▶ What to do
Please reproduce the data below exactly, from the first line through the line containing "Au régional", and leave every later line out.

** Opening Records block **

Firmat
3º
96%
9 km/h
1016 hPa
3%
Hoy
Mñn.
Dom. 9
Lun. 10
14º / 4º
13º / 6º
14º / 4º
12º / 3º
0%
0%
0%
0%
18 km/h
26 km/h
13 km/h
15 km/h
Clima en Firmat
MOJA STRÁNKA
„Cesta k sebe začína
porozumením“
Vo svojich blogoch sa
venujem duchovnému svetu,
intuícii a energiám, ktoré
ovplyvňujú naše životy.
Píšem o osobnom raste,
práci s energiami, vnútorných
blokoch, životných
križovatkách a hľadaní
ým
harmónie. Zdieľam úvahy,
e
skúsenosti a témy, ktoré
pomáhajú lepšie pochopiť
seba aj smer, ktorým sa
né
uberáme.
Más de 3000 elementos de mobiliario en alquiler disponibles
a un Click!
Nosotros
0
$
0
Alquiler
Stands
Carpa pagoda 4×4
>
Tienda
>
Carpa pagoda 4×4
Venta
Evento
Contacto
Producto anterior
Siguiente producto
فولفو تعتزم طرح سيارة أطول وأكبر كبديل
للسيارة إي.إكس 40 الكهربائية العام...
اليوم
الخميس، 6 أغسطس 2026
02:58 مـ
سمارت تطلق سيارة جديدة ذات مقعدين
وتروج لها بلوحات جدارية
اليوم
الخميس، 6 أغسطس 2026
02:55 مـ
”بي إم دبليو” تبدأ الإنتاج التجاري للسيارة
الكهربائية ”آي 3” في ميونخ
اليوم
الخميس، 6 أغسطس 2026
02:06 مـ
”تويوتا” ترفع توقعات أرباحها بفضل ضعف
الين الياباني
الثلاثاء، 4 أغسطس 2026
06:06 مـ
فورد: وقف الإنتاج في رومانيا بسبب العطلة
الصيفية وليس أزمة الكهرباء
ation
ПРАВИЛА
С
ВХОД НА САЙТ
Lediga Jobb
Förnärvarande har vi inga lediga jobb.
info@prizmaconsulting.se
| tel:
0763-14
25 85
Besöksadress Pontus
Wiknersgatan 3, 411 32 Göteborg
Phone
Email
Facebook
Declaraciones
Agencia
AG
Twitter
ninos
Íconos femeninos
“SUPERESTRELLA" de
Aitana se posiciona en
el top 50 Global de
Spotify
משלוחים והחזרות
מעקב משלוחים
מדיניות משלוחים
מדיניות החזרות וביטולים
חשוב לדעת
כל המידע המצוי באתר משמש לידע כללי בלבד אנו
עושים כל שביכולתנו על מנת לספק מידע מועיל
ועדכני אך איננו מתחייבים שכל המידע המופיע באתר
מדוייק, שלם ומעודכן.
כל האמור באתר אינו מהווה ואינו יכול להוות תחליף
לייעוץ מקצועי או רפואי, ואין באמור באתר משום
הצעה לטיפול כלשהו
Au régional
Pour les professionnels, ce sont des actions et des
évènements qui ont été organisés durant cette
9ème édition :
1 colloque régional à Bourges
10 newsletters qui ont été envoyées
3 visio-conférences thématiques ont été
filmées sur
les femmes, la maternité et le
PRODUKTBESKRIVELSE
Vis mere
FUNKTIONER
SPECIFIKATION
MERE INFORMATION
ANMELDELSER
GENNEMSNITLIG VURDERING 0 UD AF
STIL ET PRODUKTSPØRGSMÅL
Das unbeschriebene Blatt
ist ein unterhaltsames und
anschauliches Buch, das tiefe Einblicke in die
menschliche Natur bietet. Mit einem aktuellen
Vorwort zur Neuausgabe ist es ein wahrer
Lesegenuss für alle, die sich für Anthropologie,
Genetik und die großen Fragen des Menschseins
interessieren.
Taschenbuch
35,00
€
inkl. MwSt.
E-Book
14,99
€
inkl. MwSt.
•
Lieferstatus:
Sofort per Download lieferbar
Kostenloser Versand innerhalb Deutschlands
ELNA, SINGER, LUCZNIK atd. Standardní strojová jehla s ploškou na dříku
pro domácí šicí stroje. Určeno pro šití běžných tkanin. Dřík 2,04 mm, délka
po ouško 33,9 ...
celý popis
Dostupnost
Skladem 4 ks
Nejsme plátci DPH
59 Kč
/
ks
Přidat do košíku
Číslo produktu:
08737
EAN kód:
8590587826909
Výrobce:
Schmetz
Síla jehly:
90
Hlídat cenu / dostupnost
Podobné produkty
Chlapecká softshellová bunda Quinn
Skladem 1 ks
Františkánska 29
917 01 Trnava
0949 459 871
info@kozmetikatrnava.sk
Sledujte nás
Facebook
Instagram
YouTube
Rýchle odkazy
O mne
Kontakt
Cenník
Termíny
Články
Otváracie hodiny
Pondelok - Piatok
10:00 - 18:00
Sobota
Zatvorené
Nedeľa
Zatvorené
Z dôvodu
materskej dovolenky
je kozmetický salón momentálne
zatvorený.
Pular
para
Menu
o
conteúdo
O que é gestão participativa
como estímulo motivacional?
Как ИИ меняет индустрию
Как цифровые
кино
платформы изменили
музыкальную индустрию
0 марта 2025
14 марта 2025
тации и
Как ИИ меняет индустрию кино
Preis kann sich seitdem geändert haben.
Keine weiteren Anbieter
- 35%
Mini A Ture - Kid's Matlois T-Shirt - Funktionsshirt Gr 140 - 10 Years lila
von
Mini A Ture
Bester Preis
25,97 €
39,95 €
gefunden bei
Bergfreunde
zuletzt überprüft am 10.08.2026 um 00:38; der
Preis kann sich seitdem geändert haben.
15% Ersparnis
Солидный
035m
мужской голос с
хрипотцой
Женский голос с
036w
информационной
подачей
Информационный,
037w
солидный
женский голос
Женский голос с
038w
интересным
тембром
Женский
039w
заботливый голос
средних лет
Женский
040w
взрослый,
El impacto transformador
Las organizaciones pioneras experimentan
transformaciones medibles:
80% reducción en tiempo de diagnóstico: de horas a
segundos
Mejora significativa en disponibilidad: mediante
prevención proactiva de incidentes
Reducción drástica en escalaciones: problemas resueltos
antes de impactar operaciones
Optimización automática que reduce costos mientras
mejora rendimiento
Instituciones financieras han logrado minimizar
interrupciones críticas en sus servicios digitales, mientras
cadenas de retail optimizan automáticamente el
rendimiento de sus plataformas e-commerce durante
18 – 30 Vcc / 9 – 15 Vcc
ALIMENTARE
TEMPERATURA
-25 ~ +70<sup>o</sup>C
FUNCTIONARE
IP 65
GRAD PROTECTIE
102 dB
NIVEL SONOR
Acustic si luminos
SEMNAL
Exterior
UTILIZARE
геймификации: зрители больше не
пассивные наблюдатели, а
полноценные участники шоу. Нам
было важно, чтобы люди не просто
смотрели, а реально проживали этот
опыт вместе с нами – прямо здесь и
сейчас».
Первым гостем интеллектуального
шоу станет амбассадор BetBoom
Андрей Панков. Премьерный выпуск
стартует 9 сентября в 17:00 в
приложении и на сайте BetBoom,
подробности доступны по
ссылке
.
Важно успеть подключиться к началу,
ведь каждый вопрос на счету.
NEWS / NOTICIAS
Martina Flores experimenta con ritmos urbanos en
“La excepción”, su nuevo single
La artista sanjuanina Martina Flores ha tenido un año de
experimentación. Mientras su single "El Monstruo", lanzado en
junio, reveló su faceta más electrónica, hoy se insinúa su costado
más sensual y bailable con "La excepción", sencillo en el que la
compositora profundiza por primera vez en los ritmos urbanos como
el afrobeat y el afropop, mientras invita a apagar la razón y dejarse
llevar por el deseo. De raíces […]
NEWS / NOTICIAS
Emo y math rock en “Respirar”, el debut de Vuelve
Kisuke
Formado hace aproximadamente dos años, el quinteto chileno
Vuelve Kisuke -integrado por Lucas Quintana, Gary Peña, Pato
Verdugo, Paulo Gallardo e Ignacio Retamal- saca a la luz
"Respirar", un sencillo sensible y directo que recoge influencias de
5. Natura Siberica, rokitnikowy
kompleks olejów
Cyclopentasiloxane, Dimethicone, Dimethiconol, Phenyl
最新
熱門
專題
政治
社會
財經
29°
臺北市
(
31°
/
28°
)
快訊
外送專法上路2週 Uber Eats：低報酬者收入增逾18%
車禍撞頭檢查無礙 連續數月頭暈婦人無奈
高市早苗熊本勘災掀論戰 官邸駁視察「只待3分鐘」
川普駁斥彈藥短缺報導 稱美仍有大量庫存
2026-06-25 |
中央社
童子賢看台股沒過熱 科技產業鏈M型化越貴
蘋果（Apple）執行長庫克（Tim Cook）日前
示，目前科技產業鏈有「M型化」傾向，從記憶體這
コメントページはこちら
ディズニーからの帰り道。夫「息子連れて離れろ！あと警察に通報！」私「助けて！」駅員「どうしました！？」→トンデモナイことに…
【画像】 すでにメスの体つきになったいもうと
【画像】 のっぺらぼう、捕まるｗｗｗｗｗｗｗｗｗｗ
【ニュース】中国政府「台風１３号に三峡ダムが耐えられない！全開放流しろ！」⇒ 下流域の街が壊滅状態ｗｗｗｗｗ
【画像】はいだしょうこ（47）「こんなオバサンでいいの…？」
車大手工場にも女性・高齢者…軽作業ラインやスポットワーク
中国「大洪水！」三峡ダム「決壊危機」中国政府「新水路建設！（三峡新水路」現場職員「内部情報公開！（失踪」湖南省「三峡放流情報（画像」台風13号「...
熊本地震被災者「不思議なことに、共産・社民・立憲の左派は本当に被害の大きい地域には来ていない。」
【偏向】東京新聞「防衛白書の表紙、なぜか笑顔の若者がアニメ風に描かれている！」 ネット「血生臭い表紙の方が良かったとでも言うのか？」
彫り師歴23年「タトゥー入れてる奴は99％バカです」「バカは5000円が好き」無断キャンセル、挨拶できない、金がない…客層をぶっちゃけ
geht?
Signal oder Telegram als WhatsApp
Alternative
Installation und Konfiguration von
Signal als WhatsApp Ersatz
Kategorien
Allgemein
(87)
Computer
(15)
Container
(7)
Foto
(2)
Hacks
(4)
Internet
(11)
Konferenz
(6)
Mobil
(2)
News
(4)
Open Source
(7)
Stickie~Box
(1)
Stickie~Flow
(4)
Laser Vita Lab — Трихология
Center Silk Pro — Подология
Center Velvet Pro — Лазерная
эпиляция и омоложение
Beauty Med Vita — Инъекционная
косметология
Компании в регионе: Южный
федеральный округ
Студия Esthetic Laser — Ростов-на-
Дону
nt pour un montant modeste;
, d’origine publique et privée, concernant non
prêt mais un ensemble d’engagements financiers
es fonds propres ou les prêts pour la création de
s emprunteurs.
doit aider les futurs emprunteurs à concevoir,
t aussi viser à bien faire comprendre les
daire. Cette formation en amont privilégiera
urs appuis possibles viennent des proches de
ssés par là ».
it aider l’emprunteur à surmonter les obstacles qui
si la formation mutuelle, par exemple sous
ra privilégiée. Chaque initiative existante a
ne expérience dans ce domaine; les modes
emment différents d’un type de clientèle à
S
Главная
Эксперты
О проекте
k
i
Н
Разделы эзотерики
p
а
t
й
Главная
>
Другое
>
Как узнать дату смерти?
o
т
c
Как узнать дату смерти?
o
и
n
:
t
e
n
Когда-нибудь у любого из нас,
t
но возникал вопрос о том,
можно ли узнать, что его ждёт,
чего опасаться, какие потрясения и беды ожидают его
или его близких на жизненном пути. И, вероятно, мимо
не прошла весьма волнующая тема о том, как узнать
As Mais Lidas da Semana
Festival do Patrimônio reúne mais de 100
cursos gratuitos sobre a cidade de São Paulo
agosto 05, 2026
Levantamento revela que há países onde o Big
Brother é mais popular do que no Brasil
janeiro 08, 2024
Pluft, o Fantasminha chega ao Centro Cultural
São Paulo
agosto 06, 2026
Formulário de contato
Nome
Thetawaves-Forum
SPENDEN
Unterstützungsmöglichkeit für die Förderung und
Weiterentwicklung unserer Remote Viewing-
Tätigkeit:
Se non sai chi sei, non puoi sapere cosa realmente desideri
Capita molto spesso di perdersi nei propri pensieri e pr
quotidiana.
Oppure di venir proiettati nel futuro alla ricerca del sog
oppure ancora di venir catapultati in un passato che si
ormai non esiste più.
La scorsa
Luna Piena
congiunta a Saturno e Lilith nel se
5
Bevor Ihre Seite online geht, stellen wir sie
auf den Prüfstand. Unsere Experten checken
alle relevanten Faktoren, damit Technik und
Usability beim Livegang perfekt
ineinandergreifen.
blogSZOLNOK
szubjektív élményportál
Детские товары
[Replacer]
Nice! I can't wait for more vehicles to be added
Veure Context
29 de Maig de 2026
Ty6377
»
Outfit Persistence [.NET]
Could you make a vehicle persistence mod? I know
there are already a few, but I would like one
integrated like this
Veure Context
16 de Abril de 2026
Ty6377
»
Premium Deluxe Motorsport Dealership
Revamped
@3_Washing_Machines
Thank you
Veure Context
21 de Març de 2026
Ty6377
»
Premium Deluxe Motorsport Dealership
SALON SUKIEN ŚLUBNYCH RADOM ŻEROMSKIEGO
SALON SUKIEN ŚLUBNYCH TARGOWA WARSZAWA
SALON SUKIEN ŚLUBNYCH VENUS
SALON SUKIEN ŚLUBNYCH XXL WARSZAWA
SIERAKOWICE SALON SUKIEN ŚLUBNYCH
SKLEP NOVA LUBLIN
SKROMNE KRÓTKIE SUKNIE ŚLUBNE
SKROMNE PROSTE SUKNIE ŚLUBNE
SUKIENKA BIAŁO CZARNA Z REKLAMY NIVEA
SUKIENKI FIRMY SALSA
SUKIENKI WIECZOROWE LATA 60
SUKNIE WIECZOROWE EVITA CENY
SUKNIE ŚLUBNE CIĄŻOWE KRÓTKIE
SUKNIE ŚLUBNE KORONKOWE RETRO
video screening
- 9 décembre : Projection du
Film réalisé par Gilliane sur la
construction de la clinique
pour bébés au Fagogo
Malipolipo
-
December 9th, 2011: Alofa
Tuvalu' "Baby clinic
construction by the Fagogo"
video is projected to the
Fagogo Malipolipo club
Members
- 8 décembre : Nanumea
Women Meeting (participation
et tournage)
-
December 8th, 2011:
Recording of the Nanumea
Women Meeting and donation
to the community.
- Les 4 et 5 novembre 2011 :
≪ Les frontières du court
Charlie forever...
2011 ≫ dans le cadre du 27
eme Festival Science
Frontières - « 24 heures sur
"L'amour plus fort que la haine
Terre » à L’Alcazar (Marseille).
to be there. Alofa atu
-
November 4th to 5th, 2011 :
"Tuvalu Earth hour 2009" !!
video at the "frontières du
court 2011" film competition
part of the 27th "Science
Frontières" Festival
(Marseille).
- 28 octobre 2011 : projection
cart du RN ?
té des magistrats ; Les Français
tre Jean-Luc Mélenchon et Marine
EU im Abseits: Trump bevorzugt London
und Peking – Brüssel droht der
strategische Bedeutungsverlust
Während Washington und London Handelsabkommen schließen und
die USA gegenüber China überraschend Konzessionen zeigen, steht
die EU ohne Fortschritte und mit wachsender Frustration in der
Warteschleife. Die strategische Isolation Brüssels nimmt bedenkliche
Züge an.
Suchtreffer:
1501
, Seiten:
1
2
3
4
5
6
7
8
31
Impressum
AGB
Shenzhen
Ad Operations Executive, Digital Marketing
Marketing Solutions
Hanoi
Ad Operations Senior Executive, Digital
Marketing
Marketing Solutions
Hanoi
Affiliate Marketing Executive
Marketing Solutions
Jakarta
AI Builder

** Closing Records block **

▶ Task result
Firmat
3º
96%
9 km/h
1016 hPa
3%
Hoy
Mñn.
Dom. 9
Lun. 10
14º / 4º
13º / 6º
14º / 4º
12º / 3º
0%
0%
0%
0%
18 km/h
26 km/h
13 km/h
15 km/h
Clima en Firmat
MOJA STRÁNKA
„Cesta k sebe začína
porozumením“
Vo svojich blogoch sa
venujem duchovnému svetu,
intuícii a energiám, ktoré
ovplyvňujú naše životy.
Píšem o osobnom raste,
práci s energiami, vnútorných
blokoch, životných
križovatkách a hľadaní
ým
harmónie. Zdieľam úvahy,
e
skúsenosti a témy, ktoré
pomáhajú lepšie pochopiť
seba aj smer, ktorým sa
né
uberáme.
Más de 3000 elementos de mobiliario en alquiler disponibles
a un Click!
Nosotros
0
$
0
Alquiler
Stands
Carpa pagoda 4×4
>
Tienda
>
Carpa pagoda 4×4
Venta
Evento
Contacto
Producto anterior
Siguiente producto
فولفو تعتزم طرح سيارة أطول وأكبر كبديل
للسيارة إي.إكس 40 الكهربائية العام...
اليوم
الخميس، 6 أغسطس 2026
02:58 مـ
سمارت تطلق سيارة جديدة ذات مقعدين
وتروج لها بلوحات جدارية
اليوم
الخميس، 6 أغسطس 2026
02:55 مـ
”بي إم دبليو” تبدأ الإنتاج التجاري للسيارة
الكهربائية ”آي 3” في ميونخ
اليوم
الخميس، 6 أغسطس 2026
02:06 مـ
”تويوتا” ترفع توقعات أرباحها بفضل ضعف
الين الياباني
الثلاثاء، 4 أغسطس 2026
06:06 مـ
فورد: وقف الإنتاج في رومانيا بسبب العطلة
الصيفية وليس أزمة الكهرباء
ation
ПРАВИЛА
С
ВХОД НА САЙТ
Lediga Jobb
Förnärvarande har vi inga lediga jobb.
info@prizmaconsulting.se
| tel:
0763-14
25 85
Besöksadress Pontus
Wiknersgatan 3, 411 32 Göteborg
Phone
Email
Facebook
Declaraciones
Agencia
AG
Twitter
ninos
Íconos femeninos
“SUPERESTRELLA" de
Aitana se posiciona en
el top 50 Global de
Spotify
משלוחים והחזרות
מעקב משלוחים
מדיניות משלוחים
מדיניות החזרות וביטולים
חשוב לדעת
כל המידע המצוי באתר משמש לידע כללי בלבד אנו
עושים כל שביכולתנו על מנת לספק מידע מועיל
ועדכני אך איננו מתחייבים שכל המידע המופיע באתר
מדוייק, שלם ומעודכן.
כל האמור באתר אינו מהווה ואינו יכול להוות תחליף
לייעוץ מקצועי או רפואי, ואין באמור באתר משום
הצעה לטיפול כלשהו
Au régional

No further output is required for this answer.